More than 26,000 people have been infected with Ebola since the outbreak began and more than 10,800 have died, the World Health Organization said Wednesday.

The UN health body also warned that the decline in confirmed cases appeared to have stagnated, urging increased efforts to stop transmission of the deadly virus.

In all, 26,079 people have contracted the disease over the past 16 months, and 10,823 of them have died, almost all of them in Guinea, Liberia and Sierra Leone.

After tearing through the three countries like wildfire, the spread of the virus has slowed to a crawl.

In the week leading to April 19, 33 new confirmed cases were reported, with 21 in Guinea, 12 in Sierra Leone and none in Liberia.

That compares to 37 new confirmed cases the week before, and 30 the week before that.

“The decline in confirmed cases of Ebola virus disease has halted over the last three weeks,” the WHO said in its latest report.

“To accelerate the decline towards zero cases will require stronger community engagement, improved contact tracing and earlier case identification,” it said.

On the bright side, Liberia, once the hardest hit country, has reported no new cases of Ebola since the last confirmed case died on March 27 and was buried a day later.

If no new cases emerge, Liberia should be declared Ebola-free on May 9 — 42 days, or two incubation periods, after the burial of the last confirmed victim.

– 163 unsafe burials –

The situation was more mixed in Guinea.

The 21 new confirmed cases there marked a decrease from 28 a week earlier, and only one new confirmed case was reported in the capital Conakry, down from six the week before.

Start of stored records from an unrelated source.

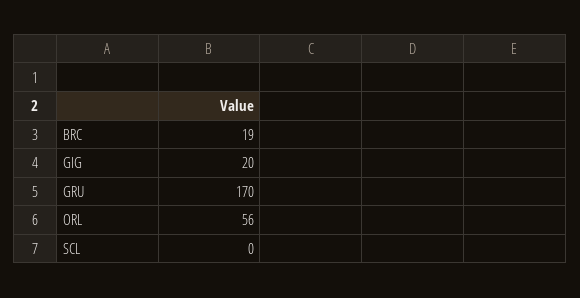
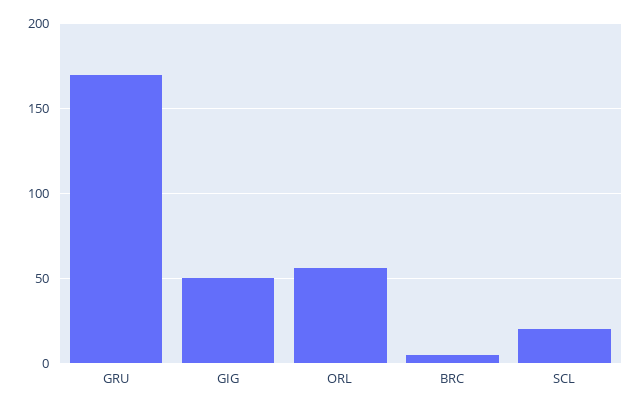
  {
-   "BRC": 19,
+   "BRC": 5,
-   "GIG": 20,
+   "GIG": 50,
    "GRU": 170,
    "ORL": 56,
-   "SCL": 0
+   "SCL": 20
  }

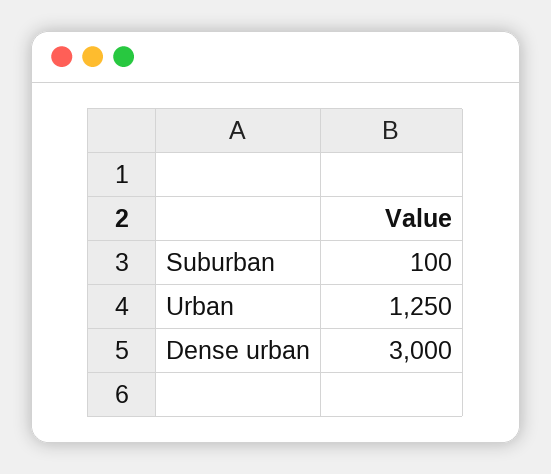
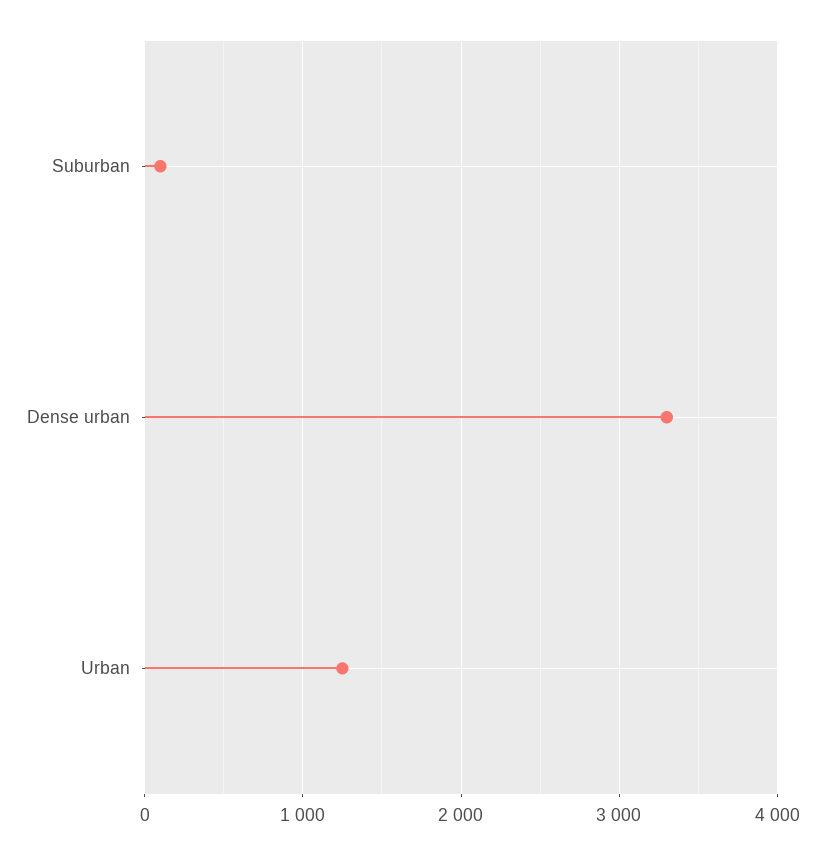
  {
    "Suburban": 100,
    "Urban": 1250,
-   "Dense urban": 3000
+   "Dense urban": 3300
  }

But of 11 confirmed Ebola deaths during the week leading to Sunday, six died in their communities with the diagnosis only made post-mortem.

And for three consecutive weeks, fewer than half of new cases have come from lists of people known to have been in contact with Ebola patients, meaning health authorities still lack a full overview of transmission chains.

Perhaps most worrying: last week Guinea reported 163 unsafe burials of victims of the highly contagious disease, up from 72 a week earlier.

The WHO however said the sharp increase was likely due to more reporting of such burials amid increased vigilance.

Community resistance to efforts to halt the outbreak also continue to be a problem in Guinea, where 11 people were sentenced Wednesday to life in prison for murdering eight Ebola workers last September.

The WHO said “instances of community resistance” had been reported in four prefectures last week, and that Conakry had reported at least one such incident a day for the past six weeks.

In Sierra Leone, meanwhile, the 12 new confirmed cases there marked an increase on the nine reported a week earlier.

Half of the new cases were reported in the Western Area Urban, which includes the capital Freetown.

As in Guinea, fewer than half of new cases came off lists of known Ebola contacts in the week leading to April 12 and last week, three cases of the disease were only discovered post mortem.